In-person courses tend to be more expensive for reasons enumerated previously – the cost of live instructors, utilities and rental costs for classrooms, etc. The average accredited in-person TEFL course cost is in the range of $1,000-$2,000.
Online courses have less such inherent overhead costs, and so can pass those savings onto students.
TEFL Hero’s price point of $99 is one of the lowest of any accredited course in the world – accredited being the operative word. You might find lower-cost TEFL courses out there, but chances are they’re not accredited and are therefore, again, essentially useless from an employment-seeking standpoint.
TEFL certification process FAQ
Let’s explore a few FAQs about the TEFL certification process.
Is it hard to get a TEFL certificate?
No. TEFL certification isn’t rocket science. There are no advanced mathematical formulas to memorize. If you’ve got a solid grasp on English, a good work ethic, and common sense, you’ll do fine.
Is a TEFL certificate worth it?
Yes. TEFL certification opens up employment opportunities that wouldn’t be available without one. It is increasingly a baseline, universal requirement of schools worldwide for ESL job applicants.
Do employers accept all TEFL certificates?

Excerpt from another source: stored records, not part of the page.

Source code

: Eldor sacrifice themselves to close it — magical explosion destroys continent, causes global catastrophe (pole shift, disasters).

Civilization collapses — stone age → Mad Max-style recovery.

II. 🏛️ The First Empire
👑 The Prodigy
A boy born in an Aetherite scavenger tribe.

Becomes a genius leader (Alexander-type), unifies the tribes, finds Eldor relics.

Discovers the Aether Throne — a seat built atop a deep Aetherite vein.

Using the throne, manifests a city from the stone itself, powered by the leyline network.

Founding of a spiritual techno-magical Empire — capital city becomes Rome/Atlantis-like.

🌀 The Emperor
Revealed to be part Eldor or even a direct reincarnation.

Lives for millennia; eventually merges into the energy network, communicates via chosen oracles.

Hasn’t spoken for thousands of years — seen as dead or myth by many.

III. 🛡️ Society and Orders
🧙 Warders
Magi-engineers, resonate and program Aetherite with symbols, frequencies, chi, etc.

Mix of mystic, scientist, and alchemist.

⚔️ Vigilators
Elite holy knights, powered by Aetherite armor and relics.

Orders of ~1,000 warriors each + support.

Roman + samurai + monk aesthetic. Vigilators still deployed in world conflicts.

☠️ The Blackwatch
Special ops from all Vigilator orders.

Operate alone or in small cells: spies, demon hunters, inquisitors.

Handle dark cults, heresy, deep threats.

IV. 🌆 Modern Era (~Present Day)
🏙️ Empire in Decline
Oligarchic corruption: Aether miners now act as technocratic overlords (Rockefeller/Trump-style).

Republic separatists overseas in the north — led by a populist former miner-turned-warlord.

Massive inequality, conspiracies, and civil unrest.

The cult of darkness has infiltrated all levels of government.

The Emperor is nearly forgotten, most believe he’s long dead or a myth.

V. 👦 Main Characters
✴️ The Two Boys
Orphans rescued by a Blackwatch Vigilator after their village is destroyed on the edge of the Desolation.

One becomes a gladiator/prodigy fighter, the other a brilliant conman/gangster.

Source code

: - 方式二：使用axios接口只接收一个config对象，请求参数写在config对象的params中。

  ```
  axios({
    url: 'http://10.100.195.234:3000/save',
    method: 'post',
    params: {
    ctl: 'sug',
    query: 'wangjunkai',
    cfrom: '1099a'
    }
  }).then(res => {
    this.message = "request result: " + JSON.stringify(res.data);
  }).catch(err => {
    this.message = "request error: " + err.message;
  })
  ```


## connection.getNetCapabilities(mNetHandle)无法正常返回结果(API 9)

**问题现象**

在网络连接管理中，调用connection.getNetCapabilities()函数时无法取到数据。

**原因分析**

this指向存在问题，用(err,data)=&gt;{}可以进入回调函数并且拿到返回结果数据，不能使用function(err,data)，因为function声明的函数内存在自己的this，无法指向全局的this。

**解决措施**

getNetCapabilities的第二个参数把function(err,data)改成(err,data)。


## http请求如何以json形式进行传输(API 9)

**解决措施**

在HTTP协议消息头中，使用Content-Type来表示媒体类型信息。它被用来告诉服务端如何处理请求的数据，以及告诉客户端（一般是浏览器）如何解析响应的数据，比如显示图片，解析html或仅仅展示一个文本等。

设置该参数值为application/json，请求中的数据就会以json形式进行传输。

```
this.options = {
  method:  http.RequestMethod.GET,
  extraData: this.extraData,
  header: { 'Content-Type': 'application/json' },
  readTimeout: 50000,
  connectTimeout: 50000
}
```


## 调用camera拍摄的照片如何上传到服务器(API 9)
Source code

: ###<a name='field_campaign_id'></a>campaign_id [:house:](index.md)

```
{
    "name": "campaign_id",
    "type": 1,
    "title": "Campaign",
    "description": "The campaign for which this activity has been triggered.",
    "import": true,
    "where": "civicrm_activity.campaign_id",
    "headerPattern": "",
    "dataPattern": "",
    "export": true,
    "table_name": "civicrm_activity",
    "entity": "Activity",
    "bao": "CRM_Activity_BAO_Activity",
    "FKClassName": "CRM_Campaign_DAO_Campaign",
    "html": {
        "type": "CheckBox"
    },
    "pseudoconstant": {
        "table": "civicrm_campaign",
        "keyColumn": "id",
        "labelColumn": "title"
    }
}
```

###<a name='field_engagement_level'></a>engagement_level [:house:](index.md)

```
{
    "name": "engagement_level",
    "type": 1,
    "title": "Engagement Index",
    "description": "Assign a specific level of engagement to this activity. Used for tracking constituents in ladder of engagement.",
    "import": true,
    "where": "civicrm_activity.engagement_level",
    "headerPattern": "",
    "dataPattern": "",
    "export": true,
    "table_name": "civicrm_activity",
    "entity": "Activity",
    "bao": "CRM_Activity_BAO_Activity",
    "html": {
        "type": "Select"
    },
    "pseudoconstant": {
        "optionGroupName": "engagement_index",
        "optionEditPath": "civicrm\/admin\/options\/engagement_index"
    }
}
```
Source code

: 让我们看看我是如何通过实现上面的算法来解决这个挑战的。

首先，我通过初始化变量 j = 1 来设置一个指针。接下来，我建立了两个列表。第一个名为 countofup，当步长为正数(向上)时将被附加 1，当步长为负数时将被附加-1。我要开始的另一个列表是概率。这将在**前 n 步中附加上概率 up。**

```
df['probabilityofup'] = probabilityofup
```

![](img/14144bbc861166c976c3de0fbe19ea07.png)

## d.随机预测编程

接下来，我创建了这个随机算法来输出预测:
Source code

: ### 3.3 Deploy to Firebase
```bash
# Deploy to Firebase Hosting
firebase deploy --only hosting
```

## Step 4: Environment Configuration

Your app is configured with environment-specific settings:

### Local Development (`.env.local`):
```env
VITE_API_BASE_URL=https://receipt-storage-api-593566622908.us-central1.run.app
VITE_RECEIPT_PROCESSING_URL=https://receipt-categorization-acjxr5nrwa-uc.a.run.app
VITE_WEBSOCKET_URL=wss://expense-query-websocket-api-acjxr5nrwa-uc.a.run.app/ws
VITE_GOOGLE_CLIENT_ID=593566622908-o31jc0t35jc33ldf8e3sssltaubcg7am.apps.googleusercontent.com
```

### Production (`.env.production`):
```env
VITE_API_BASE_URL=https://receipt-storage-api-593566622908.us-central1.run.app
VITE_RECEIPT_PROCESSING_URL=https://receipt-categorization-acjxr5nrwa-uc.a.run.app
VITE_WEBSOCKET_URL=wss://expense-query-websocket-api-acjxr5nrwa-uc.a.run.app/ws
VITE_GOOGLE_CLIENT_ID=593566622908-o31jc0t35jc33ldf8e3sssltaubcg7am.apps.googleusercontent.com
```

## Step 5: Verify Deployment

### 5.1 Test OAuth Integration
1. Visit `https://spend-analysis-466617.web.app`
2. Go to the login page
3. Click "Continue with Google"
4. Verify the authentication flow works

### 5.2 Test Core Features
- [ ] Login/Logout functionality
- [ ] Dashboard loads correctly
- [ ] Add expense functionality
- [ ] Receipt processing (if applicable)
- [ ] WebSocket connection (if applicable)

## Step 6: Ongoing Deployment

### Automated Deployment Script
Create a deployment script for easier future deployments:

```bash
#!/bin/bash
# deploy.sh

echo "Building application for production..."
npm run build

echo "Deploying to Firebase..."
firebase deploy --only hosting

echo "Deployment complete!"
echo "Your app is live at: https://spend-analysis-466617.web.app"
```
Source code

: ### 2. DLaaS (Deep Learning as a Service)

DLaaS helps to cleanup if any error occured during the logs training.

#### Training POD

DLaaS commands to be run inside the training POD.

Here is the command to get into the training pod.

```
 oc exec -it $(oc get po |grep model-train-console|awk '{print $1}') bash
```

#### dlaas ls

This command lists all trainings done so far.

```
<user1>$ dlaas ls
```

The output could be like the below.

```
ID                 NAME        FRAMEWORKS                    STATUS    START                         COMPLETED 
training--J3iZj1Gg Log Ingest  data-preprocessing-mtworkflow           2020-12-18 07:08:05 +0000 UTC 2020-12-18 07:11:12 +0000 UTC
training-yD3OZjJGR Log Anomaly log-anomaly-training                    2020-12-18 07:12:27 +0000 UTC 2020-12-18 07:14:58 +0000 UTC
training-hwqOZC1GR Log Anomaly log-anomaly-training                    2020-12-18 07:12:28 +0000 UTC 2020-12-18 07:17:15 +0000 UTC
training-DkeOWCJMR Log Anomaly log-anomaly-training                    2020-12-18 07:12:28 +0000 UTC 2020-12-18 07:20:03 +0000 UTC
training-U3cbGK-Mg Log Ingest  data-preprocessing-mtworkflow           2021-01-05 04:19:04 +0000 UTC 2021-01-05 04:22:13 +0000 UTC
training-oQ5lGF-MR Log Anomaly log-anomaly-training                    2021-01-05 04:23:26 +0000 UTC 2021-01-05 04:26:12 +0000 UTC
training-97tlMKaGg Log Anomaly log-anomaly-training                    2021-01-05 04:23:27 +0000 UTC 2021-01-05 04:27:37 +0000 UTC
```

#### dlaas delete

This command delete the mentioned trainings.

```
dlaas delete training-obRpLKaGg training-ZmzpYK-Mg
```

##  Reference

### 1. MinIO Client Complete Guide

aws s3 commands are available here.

No. TEFL certificates are only universally accepted by employers if they are properly accredited and exceed 100 hours.
How long does it take to get TEFL certified online?
The average online TEFL course takes 6-8 weeks to complete, depending on the learning speed of the student. Some can finish much sooner, and some take longer than this estimate.
Are free online TEFL courses legit?
It depends. Many are not accredited (which is critical) but some are, including our 40 hour TEFL. That said, if your school requires a TEFL, it likely is going to require 120 hours or more.
The bottom line on getting TEFL certified
Here are the key points from our How to Get TEFL Certification post to keep in mind:
- If you are over the age of 18 and have a high school diploma or GED, you’ll qualify for enrollment in most TEFL certification programs
- Earning an accredited TEFL certification dramatically increases your attractiveness to ESL employers worldwide
- If you devote lots of time and energy, you can earn a TEFL certification through an online course in as little as a month.
- Always insist on verifying the accreditation status of any TEFL course you’re interested in.
- Accredited online courses are generally more affordable than, and equally valuable for career prospects as, in-person courses.